BEGIN

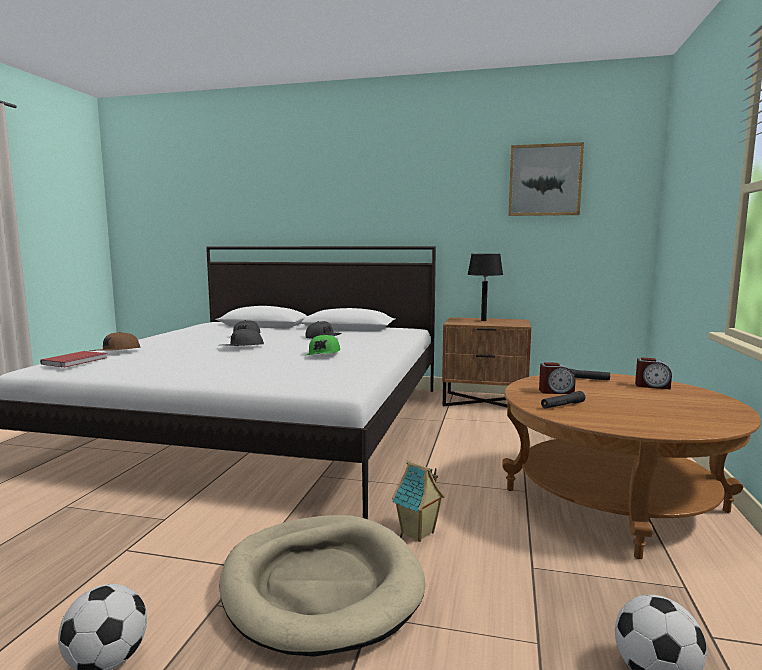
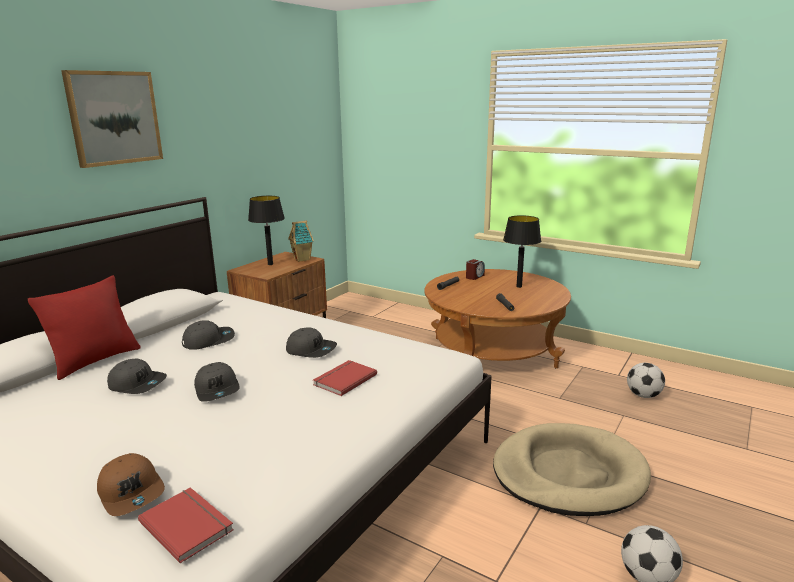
camera: 70 degrees left, 10 degrees up
green cap [306,334,340,355] -> grey cap [286,327,337,358]
toy house [392,460,445,542] -> toy house moved to [288,221,314,262]
picture [508,142,584,216] -> picture moved to [61,70,163,168]
alarm clock [539,362,575,394] -> none
none -> red pillow [28,275,141,380]
none -> red book [313,360,377,396]
none -> black table lamp [503,215,541,288]

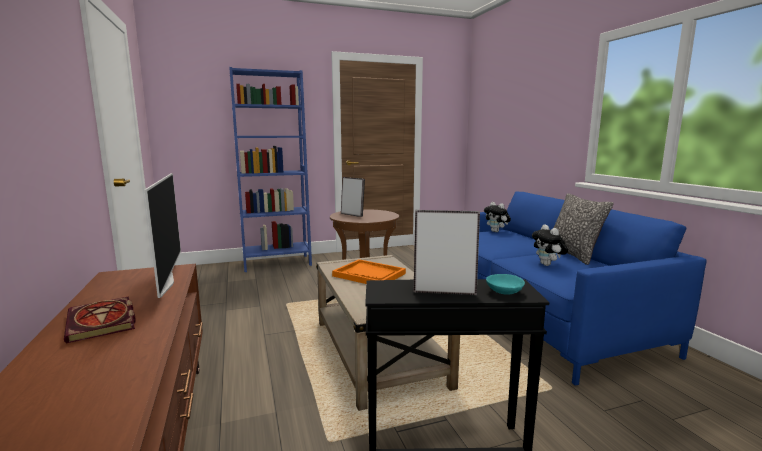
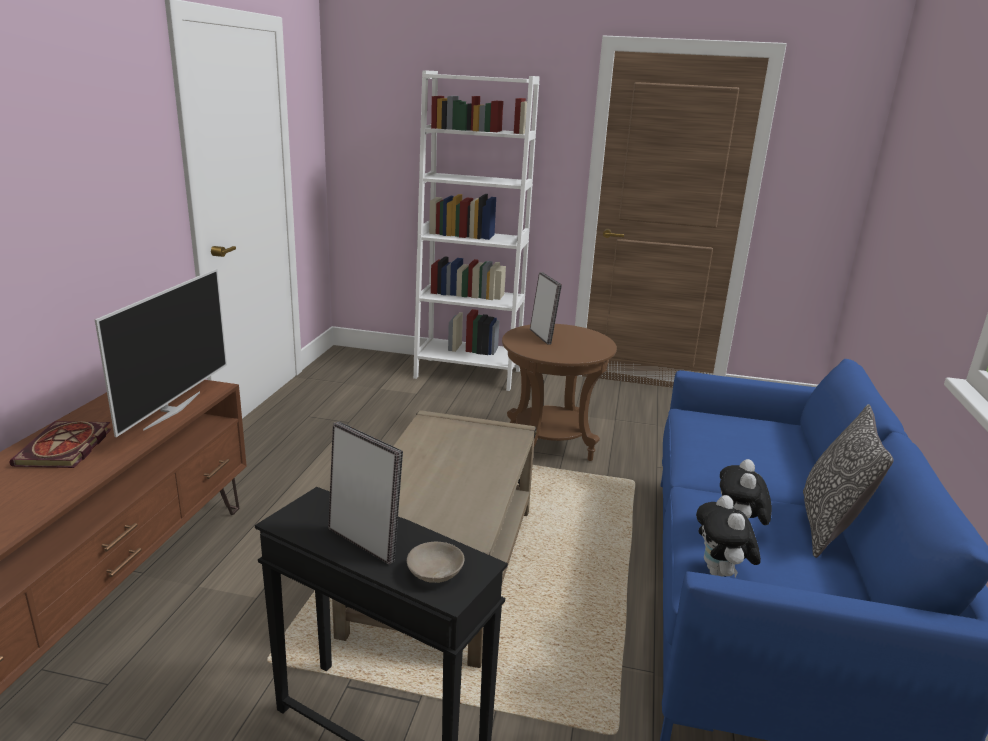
camera: 30 degrees right, 10 degrees up
blue bookcase [229,67,312,272] -> white bookcase [413,70,540,391]
orange tray [332,259,406,284] -> none
plush toy [484,202,511,232] -> plush toy moved to [696,495,761,577]
turquoise bowl [486,274,525,295] -> beige bowl [407,542,464,583]

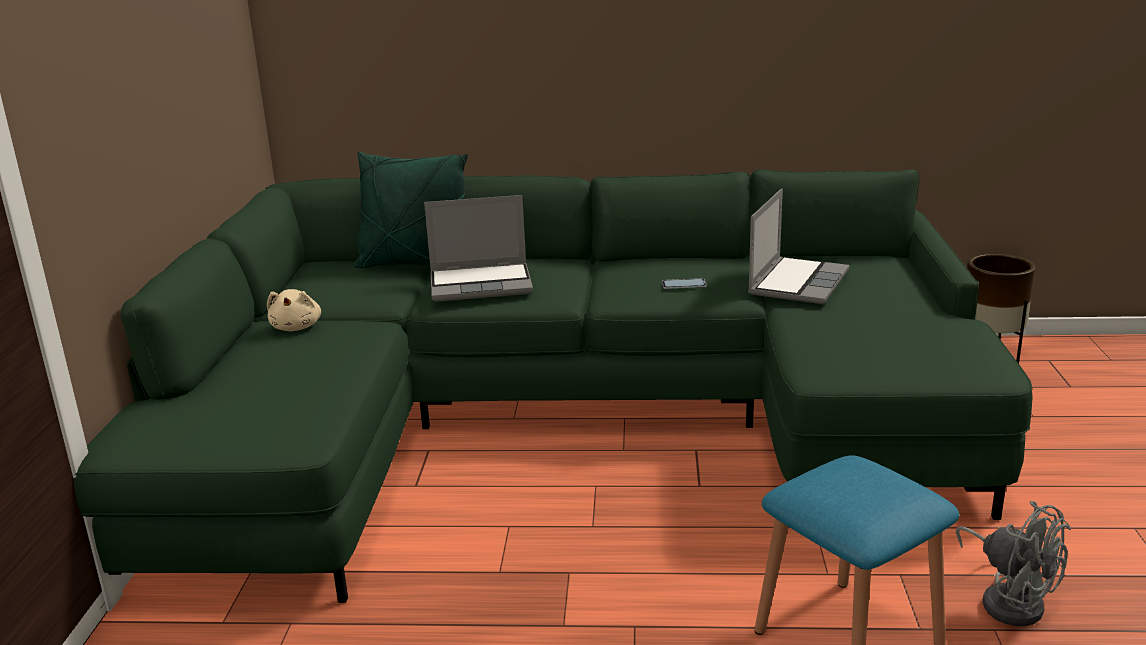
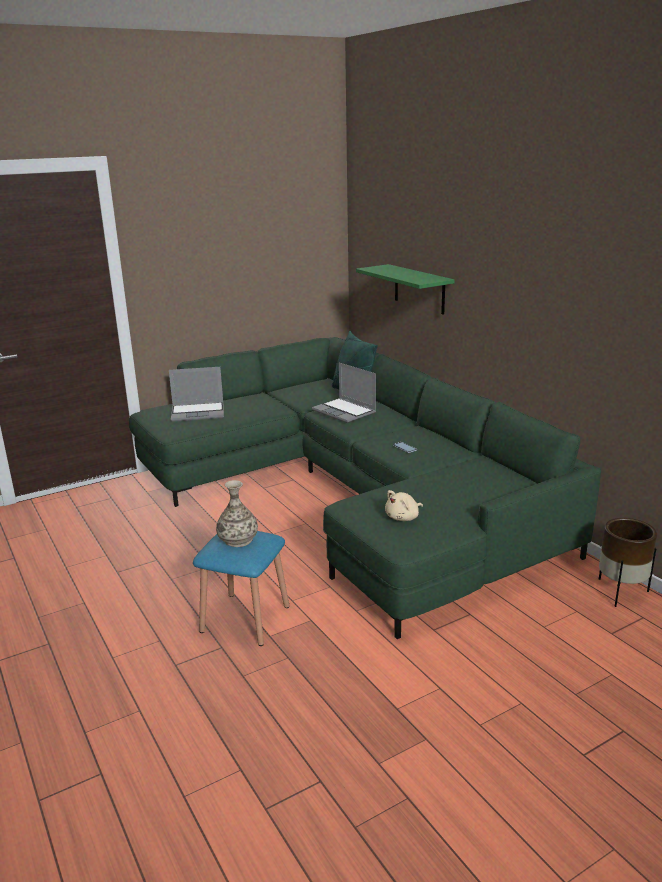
camera: 55 degrees right, 0 degrees up
beige plush toy [267,289,321,331] -> beige plush toy moved to [385,490,423,521]
laptop [748,189,849,304] -> laptop moved to [169,367,224,422]
grey fan [956,501,1071,626] -> none
none -> vase [216,480,258,547]
none -> green shelf [356,264,455,314]

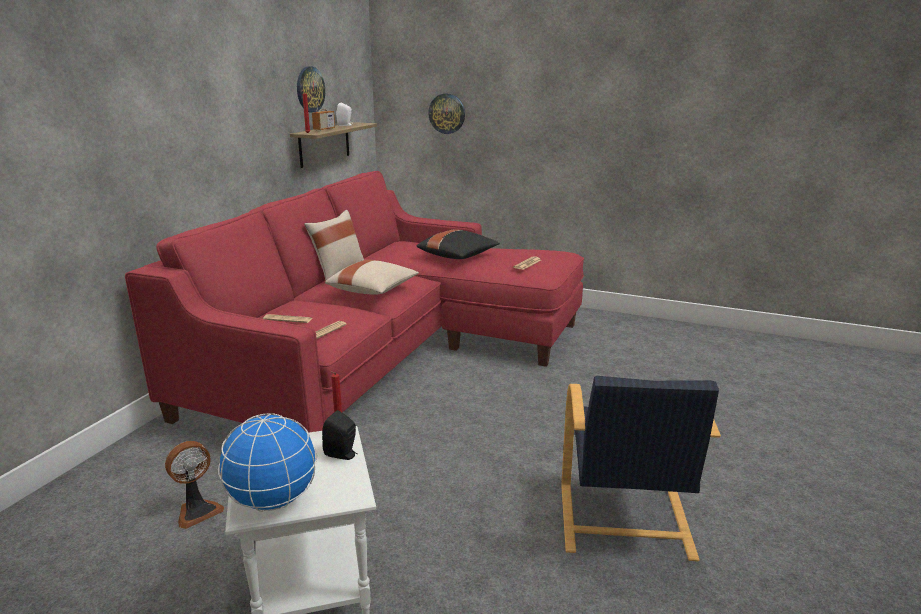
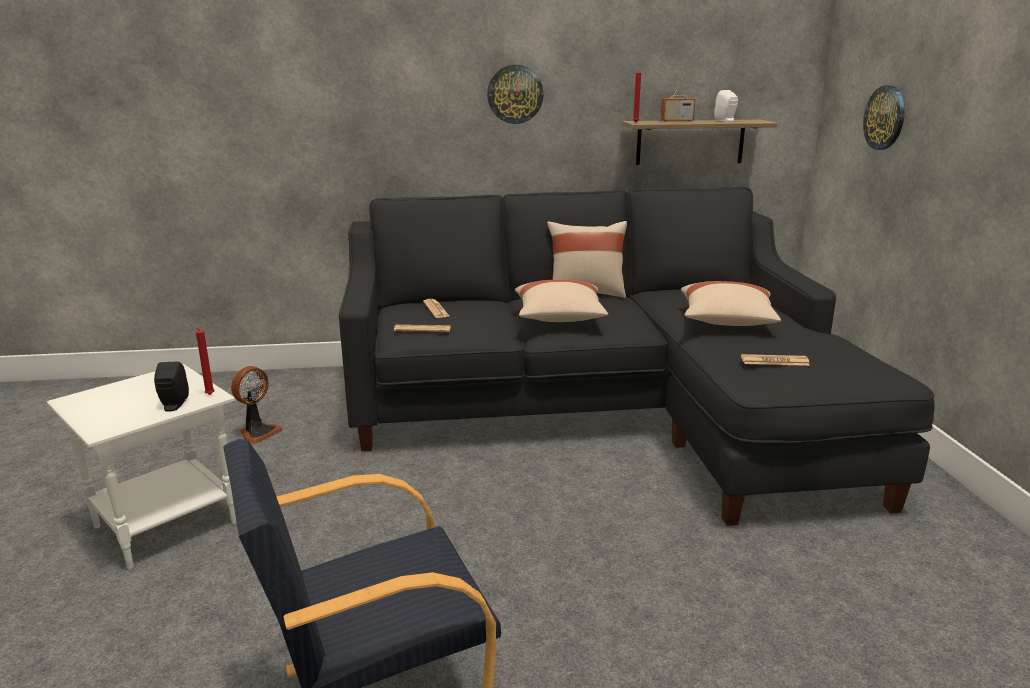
camera: 60 degrees right, 0 degrees up
red sofa [125,171,584,433] -> black sofa [339,187,934,526]
fan [165,441,224,529] -> fan turned 75 degrees counterclockwise [231,366,282,444]
globe [218,413,317,512] -> none
wall clock [297,67,325,113] -> wall clock moved to [487,65,544,124]
black pillow [416,229,500,259] -> beige pillow [681,281,781,326]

END

→ Your objective
Reproduce all of the material exactly, apart from the pictures.

→ Solution to this exercise
camera: 70 degrees left, 10 degrees up
green cap [306,334,340,355] -> grey cap [286,327,337,358]
toy house [392,460,445,542] -> toy house moved to [288,221,314,262]
picture [508,142,584,216] -> picture moved to [61,70,163,168]
alarm clock [539,362,575,394] -> none
none -> red pillow [28,275,141,380]
none -> red book [313,360,377,396]
none -> black table lamp [503,215,541,288]

camera: 30 degrees right, 10 degrees up
blue bookcase [229,67,312,272] -> white bookcase [413,70,540,391]
orange tray [332,259,406,284] -> none
plush toy [484,202,511,232] -> plush toy moved to [696,495,761,577]
turquoise bowl [486,274,525,295] -> beige bowl [407,542,464,583]

camera: 55 degrees right, 0 degrees up
beige plush toy [267,289,321,331] -> beige plush toy moved to [385,490,423,521]
laptop [748,189,849,304] -> laptop moved to [169,367,224,422]
grey fan [956,501,1071,626] -> none
none -> vase [216,480,258,547]
none -> green shelf [356,264,455,314]

camera: 60 degrees right, 0 degrees up
red sofa [125,171,584,433] -> black sofa [339,187,934,526]
fan [165,441,224,529] -> fan turned 75 degrees counterclockwise [231,366,282,444]
globe [218,413,317,512] -> none
wall clock [297,67,325,113] -> wall clock moved to [487,65,544,124]
black pillow [416,229,500,259] -> beige pillow [681,281,781,326]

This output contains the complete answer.